1080p nirvana has been reached in the HDTV market. This is happening at a time when the HDTV sweet spot is about to be reached. So lets talk about each for a moment.
First, the sweet spot. It's generally recognized in the high def industry (and by the analyst), that when HDTV LCD, DLP and other display technologies go below $999, that HDTV sales will start to really take off. This is starting to happen. I'm not talking about small TV sets either. I'm talking 42"+ HDTV for below a grand. If you don't spot the sets just yet, watch what happens after Black Friday.
The second point I was going to make is around the 1080p nirvana. 1920x1080 progressive playback if the holy grail of HDTV. However, in order to be able to see that resolution, you have to have a display capable of doing it, and you have to have content.
Well, the displays are now everywhere. This time last year, Samsung could do 1080p across VGA but not HDMI. I made the conscience decision to buy a HDTV that could do 1080p across HDMI. At the time, it seemed like the better choice since VGA is analog, and HDMI is pure digital. Microsoft threw a little kink in my plan. They shipped the Xbox 360 HD-DVD drive with 1080p output capabilities, but only across the VGA cable connection. The Xbox 360 does not have a HDMI cable and the maximum resolution across component is 1080i.
Regarding 1080p nirvana in general, it widely considered to be somewhat of a fad. Maybe not a fad, but people like to poke fun at the 1080p enthusiasts for a couple of reasons. In many cases, you really can't see the difference between 1080i (interlaced) and 1080p (progressive) except on HDTV sets at or above 55", and with the right content. For a very good read on the subject, see http://www.xbox.com/en-US/hardware/accessories/20061003-hddvd.htm.

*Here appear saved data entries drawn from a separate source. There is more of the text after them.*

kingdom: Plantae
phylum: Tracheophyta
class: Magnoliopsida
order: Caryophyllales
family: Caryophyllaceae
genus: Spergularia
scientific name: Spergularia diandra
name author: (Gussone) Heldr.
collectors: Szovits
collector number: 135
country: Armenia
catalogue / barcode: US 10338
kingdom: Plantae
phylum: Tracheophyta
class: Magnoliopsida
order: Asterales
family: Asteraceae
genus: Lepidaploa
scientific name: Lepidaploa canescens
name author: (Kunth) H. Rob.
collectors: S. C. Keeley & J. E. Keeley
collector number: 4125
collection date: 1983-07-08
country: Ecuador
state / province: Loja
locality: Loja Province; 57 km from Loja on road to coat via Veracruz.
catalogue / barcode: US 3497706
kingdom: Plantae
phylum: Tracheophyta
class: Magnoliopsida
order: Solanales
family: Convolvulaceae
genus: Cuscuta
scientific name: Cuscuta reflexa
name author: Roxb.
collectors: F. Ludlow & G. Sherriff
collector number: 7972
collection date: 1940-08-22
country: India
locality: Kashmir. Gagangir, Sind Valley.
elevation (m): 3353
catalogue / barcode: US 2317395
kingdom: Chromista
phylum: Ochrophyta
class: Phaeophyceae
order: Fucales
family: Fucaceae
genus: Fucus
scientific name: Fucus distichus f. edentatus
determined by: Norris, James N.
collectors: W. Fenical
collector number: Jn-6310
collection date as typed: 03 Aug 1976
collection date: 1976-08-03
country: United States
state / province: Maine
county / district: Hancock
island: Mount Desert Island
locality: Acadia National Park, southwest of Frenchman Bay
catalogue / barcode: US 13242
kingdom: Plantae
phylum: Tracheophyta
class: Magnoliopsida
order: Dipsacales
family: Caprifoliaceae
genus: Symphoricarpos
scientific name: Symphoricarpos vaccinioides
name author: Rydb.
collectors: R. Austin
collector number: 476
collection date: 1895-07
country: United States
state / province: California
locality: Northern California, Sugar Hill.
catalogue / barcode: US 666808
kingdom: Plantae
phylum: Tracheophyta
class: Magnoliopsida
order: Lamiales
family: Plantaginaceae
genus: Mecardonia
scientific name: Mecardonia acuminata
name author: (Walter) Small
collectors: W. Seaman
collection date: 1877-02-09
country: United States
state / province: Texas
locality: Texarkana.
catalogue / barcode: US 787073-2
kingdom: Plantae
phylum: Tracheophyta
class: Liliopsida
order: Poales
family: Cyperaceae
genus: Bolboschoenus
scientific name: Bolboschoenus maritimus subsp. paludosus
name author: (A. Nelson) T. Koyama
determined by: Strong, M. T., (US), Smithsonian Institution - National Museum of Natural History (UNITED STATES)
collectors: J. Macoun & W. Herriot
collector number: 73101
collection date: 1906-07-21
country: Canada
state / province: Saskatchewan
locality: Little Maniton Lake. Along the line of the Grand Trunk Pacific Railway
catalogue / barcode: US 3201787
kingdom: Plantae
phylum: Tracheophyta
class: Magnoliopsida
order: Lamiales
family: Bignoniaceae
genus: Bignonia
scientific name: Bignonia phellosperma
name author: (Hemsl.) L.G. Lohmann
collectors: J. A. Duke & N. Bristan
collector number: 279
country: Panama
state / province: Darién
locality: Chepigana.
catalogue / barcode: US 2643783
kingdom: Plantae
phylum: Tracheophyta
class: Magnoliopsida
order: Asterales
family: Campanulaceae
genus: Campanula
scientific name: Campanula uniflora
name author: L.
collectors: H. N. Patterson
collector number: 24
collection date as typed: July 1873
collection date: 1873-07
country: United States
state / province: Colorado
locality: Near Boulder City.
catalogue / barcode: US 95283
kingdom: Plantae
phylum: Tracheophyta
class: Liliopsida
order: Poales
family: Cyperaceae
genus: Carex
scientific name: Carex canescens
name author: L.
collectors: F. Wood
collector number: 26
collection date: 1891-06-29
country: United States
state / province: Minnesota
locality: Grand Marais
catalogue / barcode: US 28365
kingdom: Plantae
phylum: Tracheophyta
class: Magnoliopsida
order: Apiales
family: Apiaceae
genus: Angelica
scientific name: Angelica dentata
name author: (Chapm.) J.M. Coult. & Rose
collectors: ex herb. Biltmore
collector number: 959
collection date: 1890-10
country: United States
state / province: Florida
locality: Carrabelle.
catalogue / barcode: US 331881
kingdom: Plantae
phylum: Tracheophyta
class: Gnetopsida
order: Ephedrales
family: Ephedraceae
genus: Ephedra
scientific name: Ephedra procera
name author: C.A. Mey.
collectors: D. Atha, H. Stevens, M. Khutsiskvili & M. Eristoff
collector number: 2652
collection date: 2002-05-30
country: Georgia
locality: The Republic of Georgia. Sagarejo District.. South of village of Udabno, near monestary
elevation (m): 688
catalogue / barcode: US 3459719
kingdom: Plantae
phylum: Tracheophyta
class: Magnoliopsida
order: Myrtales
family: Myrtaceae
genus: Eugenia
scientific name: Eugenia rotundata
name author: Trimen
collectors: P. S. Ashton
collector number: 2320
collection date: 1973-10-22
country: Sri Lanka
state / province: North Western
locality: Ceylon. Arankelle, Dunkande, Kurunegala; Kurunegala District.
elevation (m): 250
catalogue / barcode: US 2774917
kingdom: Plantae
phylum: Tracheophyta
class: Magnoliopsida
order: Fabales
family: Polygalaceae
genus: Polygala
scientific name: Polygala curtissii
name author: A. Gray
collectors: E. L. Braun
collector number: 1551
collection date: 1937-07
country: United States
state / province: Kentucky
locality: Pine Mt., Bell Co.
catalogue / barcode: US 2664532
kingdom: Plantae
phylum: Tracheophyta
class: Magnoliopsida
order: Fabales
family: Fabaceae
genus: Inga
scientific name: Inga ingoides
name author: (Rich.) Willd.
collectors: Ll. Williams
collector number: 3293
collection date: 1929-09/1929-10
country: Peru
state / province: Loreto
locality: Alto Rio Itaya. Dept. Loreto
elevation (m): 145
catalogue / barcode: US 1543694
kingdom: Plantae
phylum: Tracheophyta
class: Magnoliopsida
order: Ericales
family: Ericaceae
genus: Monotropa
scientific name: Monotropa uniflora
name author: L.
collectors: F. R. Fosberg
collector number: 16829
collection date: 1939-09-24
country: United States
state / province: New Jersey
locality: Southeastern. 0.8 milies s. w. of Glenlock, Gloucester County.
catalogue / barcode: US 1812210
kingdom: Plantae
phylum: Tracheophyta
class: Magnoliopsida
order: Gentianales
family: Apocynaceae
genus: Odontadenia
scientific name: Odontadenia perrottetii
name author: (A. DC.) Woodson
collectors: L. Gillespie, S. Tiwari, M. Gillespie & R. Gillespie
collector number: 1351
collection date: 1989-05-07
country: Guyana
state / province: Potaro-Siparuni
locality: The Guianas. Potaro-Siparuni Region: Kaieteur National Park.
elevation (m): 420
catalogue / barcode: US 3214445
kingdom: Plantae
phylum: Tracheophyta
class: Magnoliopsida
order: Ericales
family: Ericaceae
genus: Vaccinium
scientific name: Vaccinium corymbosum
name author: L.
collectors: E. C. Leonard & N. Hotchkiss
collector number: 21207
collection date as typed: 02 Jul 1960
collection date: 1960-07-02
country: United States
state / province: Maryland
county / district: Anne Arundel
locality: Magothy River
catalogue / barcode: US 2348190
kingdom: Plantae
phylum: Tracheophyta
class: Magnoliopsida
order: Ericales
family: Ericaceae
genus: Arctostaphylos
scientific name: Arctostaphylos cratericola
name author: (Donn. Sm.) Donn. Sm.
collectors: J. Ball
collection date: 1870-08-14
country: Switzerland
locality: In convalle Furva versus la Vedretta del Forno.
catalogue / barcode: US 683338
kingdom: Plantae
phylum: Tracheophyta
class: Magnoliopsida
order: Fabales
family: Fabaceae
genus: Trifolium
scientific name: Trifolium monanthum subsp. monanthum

If however you have a large HDTV that supports 1080p, the market is catching up with devices and content. HD-DVD and Blu Ray disk drives are becoming more prevalent. They are still expensive as hell, but the price is dropping thanks to the gaming market. The PlayStation 3 console started selling this week and it includes the Blu Ray drive. Like the Xbox 360, the PS3 is capable of delivering a 1080p signal. so as you can see, we now have millions of gamers in the quest for 1080p. Now they just need mommy to buy a 56, 58 or 62" HDTV and some 1080p movies or games.
It's widely acknowledged that the gamers are helping drive the HDTV market. It's no coincidence that HDTV sales started going up pretty drastically right before the Xbox 360 launched. I bought mine last October ahead of the Xbox 360 launch. The PS3 fanboys will help drive the market as well.
I have no plans to purchase a PS3 at this time. I'm pretty sure they are already sold out until after Christmas anyway. The problem in the industry now is the format war. HD-DVD drives won't play a Blu Ray disk, or vice versa. That means you have to make a conscience decision which format, and personal library to build. Since I purchased the Xbox 360 HD-DVD drive, I've made my decision but it's still very hard to swallow the HD-DVD or Blu Ray movie prices. The prices are generally at or above $24.99. I'm not going to be buying many titles at those prices, not when I can buy the same standard definition title at or below $9.99. Call me cheap.
Currently, the selection of HD-DVD and Blu Ray content is pretty limited. There are some decent movies, but I already own several of the titles. Remember the millions of gamers? Demand for movies on both formats will insure more selections keep coming out. It'll be interesting to see if one format will win over the other. I don't see a clear victor ayntime soon. Microsoft threw down the gauntlet with the Xbox 360 HD-DVD drive. Sony is behind Blu Ray with the drive built into the PS3. Standalone players are out, and more are on the way.
I watched a Pioneer Blu Ray disk player and movie the other day in the BestBuy Magnolia section. The display was a top of the line Pioneer Elite plasma model. The picture was incredible. Toshiba has some new models coming out as well for the HD-DVD format. The real bottom line on all of this is that the quest for 1080p has been completed if your are willing to make the investment. It isn't a trivial investment so make your choices carefully.